La cultura del fracaso

“Fracasa a menudo para que puedas tener éxito más pronto”. Ésta es una gran frase dicha por Tom Kelley de IDEO, la firma de diseño más respetada en el mundo. Éste es el mantra que se repite en Silicon Valley. Para llegar más rápido al éxito debemos tener la capacidad de fallar en reiteradas ocasiones.

¿Qué es el fracaso? Muchos le dan una connotación negativa, como si el obtenerlo fuera el fin del mundo. Pero, en realidad, se trata de probar una hipótesis y darse cuenta de que no era la correcta.
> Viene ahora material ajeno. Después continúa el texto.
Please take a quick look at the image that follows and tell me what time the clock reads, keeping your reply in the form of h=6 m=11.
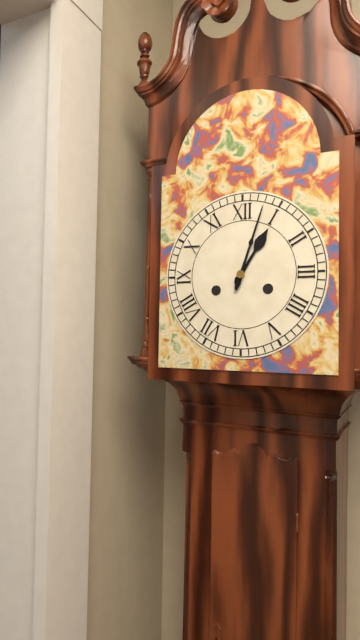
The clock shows h=1 m=3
Mientras más eficientes y rápidos seamos en llevar a cabo este proceso, menos costoso y lento será el camino al éxito.

Sin embargo es mucho más fácil decirlo que hacerlo. A nadie le gusta fallar y mucho menos aceptar que se fracasó. Es muy raro encontrar a alguien que públicamente admita que falló, que se propuso hacer algo y no resultó en lo que él esperaba. Esto debido principalmente a un tabú social y al temor del “¿qué dirán?”, “¿se me cerrarán las puertas?”

En una cultura como la nuestra, estamos acostumbrados a maltratar al que ha fallado y le decimos que deje de intentarlo, que él no es bueno para ello. Vemos que alguien inicia una empresa y no lo logra, entonces asumimos que, porque falló la primera vez, entonces ya no debería de continuar intentándolo. No obstante, la realidad es todo lo contrario. Esa persona tiene ahora más experiencia, una que no se puede aprender en las aulas de un colegio o alguna universidad, ni siquiera en el escritorio de una empresa ajena. Aprender de tus errores es una lección cara pero muy valiosa.

Les comparto un ejemplo que ilustra el motivo del porqué en los negocios una persona tiene que intentar, fracasar y volver a intentarlo las veces que haga falta hasta obtener el éxito. Imaginemos que deseamos aprender a tocar un instrumento musical, la primera vez que tocamos una nota equivocada lo que nos dice nuestro maestro es “inténtelo otra vez”. Después de horas y horas de practicar, eventualmente podremos tocar una pieza sin ningún error. Para esto la persona debió fracasar reiteradas veces, sin desanimarse. Si este mismo ejemplo lo aplicamos en la realidad empresarial, entonces sería como decir al estudiante de música en su primer intento fallido que no vuelva a tocar el instrumento. Si fuese así, no tendríamos músicos. Sin embargo, gracias a que en ciertas culturas y grupos sí se anima a que intentes y fracases, entonces tenemos grandes emprendedores.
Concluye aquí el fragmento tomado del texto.